In his video triggered by Sandford’s tweet, Grimes accepts Netflix’s claims about how many subscribers it has in the UK and essentially delivers a long advert for the streaming service while claiming that the BBC is dreadful value for money.
While I definitely have serious problems with BBC News output across radio, TV and online, comparing Netflix with the BBC’s output isn’t like for like. The Licence Fee gets you a large range of radio, podcast, and TV, and unlike Netflix, the BBC is required to produce public service output and content that serves a British audience generally as well as specific local areas.
Grimes wasn’t alone in using Netflix as a stick to beat the BBC with this week. Over at The Daily Telegraph, Ed Power curled out a comment piece headlined, “Over 200 million people are happy to pay £13.99 a month for Netflix – and that should scare the BBC”, with a lede that reads: “The streaming giant is not competition – it's an existential threat, even with a price rise. To compete, the BBC must up its game, fast.”
Two points: 1) How many people does Ed Power think live in the UK? Because that number he’s quoting (200 million!) is Netflix’s claimed global subscriber base. 2) Netflix is only “an existential threat” to the BBC if the corporation continues to be strangled financially and culturally by the Conservative Party.
One of the Conservative government’s strategies since the Cameron/Osborne-era has been to tighten the BBC’s funding while shovelling more and more financial obligations upon it. By doing that the Tories are able to claim that the BBC is failing to do what it promised (see free TV licences for the over-75s) and that the quality of its output is falling while streaming services soar. Culture Secretary Oliver Dowden’s ‘public service broadcasting’ review is just the latest step in that scheme. As I wrote previously about the panel he’s put together to consider the question:
Putting that collection of people in the position to decide what should happen to the BBC… is like asking Harold Shipman for advice on elder care.
While Dowden praises the streamers to high heaven and figures released by Kantar this week lauded Amazon Prime Video as the UK’s biggest subscription service, the truth is shakier. Prime Video can trumpet such big numbers because it’s bundled in with Amazon’s Prime delivery service — that’s what people are paying for. Prime Video is simply a loss leader.

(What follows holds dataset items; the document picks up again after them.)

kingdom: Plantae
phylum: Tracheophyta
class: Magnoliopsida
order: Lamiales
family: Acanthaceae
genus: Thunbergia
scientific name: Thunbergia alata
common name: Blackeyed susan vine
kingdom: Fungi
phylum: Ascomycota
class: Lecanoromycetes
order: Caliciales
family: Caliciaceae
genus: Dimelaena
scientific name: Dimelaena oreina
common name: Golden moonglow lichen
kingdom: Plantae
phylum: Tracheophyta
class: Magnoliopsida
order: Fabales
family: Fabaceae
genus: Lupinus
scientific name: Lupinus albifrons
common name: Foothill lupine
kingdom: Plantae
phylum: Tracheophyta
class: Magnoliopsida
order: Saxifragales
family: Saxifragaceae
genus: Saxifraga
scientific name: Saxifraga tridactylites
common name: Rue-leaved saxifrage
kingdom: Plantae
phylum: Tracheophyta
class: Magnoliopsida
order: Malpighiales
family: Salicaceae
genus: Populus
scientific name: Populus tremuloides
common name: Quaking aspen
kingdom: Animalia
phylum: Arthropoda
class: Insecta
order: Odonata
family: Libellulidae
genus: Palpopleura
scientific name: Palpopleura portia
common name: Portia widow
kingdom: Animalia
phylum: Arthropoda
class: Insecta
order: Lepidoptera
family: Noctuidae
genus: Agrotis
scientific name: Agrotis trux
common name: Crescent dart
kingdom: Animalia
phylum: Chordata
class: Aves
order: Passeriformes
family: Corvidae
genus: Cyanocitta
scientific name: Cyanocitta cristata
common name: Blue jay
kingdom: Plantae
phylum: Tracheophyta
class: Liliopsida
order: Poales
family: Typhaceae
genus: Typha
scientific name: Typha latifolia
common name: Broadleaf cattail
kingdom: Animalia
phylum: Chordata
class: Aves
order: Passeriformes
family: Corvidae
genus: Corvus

Netflix meanwhile is the Uber of streaming. Like the taxi app, Netflix is trying to dominate the market by charging a rate that isn’t profitable but that it hopes will give it so much of the market share that when prices rise (as they already are) its competitors will already have been killed off.
You can expect the arrival of the Andrew Neil-fronted, hedge-fund cash supported GB News and Rupert Murdoch’s as-yet-unnamed British attempt at Fox News to also be used to put heavy pressure on BBC News to further bend to right-wing demands. Doing so will not save the corporation however as the most hardline figures on the right won’t be happy until it’s stone dead. And the left, battered and bruised by BBC contempt in recent years, will understandably be loathed to march in its defence.
Still, people like Emma Barnett and Adrian Chiles will be just fine. They’ll just up sticks and join Eddie Mair in the lukewarm water of LBC. And the good stuff in the BBC archives and produced by its drama department? That’ll all be sold off to a private buyer to be locked up in yet another streaming service which will charge you more per year than the Licence Fee but that’ll be a choice, right?